ИСХОДНЫЙ ТЕКСТ |
• • • • •
Отец Варвары Димитриевны скрипач Савостьянов выступал в Уфимском дворянском собрании в трио с братом своим, виолончелистом, а Варвара Димитриевна исполняла партию рояля. Обладая исключительным по красоте тембра голосом, она являлась любимицей уфимской публики как певица. Её партнером в дуэтах была Емельянова – бывшая оперная певица. Все столичные гастролёры посещали прекрасную певицу и пианистку Паршину. Так мы, дети, получили хорошую школу и научились ценить подлинное искусство.
Свекровь Варвары Димитриевны – Авдотья Антоновна Паршина, совсем «тёмная» крестьянка, носившая самотканые сарафаны в девичестве, будучи впоследствии женой уфимского купца «красным товаром», говорила своим знакомым: «Андрюша наш (Андрей Митрофанович, муж Варвары Димитриевны. – Ред.) взял бесприданницу».
Узнав об этом, Варвара Димитриевна и начала давать уроки музыки. Слава её как педагога, была велика, желающих учиться у неё являлось столько, что многим она вынуждена была отказывать. При этом за уроки ей предлагали высшую ставку – полтора рубля в час. («Вот её «приданое», – говорили друзья Варвары Димитриевны). Сын её Николай (драматический баритон) был принят стипендиатом в Московскую консерваторию, но не окончил её. Никогда не занимаясь музыкой серьезно, этот Коля с листа играл на двух роялях со старшей ученицей профессора Игумнова. Уже глубокой старушкой (в 1939 году) В.Д. Паршина давала уроки музыки в Москве.
Коля и Соня Паршины много пели у нас дома. С успехом выступала Соня в гимназических концертах. Помню, как хоровая пианистка – ученица нашей гимназии (Мариинской. – Ред.), не хотела идти на эстраду после Паршиной, спевшей романс «Я помню чудное мгновенье». «Вот это действительно «гений красоты, – твердила Шейхали, – а я после Сони жалкая мазила».
Мама моя в молодости пела в любительском хоре, папа играл на скрипке «для себя». Оба обладали очень хорошим слухом и любили наши детские домашние концерты. Эту любовь к артистическим выступлениям детей разжигал брат мамы – Александр Васильевич Евладов.
• • • • •
ВАШЕ ЗАДАНИЕ |
Можете ли вы заново привести из текста о Варваре Димитриевне Паршиной отрывок от слов «Узнав об этом, Варвара» до слов «музыки в Москве.», поменяв «Московскую консерваторию» на «Петербургскую консерваторию»?

ИСХОДНЫЕ МАТЕРИАЛЫ |
• • • • •
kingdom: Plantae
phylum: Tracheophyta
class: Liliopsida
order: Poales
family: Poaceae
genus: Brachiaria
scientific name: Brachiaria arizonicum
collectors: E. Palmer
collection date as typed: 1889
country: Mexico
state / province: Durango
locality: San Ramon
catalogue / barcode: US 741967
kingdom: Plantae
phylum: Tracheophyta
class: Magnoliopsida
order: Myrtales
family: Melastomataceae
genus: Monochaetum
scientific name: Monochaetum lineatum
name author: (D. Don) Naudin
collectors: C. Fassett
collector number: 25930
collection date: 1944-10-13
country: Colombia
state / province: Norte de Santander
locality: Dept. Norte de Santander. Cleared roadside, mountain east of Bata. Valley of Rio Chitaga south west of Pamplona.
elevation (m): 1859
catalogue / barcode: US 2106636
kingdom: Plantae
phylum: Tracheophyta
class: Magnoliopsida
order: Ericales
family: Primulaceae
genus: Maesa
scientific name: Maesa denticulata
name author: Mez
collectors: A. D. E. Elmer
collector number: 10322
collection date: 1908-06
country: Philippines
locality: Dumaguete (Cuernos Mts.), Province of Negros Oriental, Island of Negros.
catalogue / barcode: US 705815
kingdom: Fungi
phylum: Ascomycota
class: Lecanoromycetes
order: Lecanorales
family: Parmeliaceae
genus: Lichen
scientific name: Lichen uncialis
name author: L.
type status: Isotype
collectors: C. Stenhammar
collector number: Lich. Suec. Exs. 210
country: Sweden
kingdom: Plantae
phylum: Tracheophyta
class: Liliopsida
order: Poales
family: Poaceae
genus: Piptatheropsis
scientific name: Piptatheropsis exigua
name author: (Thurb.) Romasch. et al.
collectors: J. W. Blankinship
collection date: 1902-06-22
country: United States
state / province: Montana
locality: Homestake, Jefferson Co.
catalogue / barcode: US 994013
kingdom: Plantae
• • • • •
ИТОГ УПРАЖНЕНИЯ |
Узнав об этом, Варвара Димитриевна и начала давать уроки музыки. Слава её как педагога, была велика, желающих учиться у неё являлось столько, что многим она вынуждена была отказывать. При этом за уроки ей предлагали высшую ставку – полтора рубля в час. («Вот её «приданое», – говорили друзья Варвары Димитриевны). Сын её Николай (драматический баритон) был принят стипендиатом в Петербургскую консерваторию, но не окончил её. Никогда не занимаясь музыкой серьезно, этот Коля с листа играл на двух роялях со старшей ученицей профессора Игумнова. Уже глубокой старушкой (в 1939 году) В.Д. Паршина давала уроки музыки в Москве.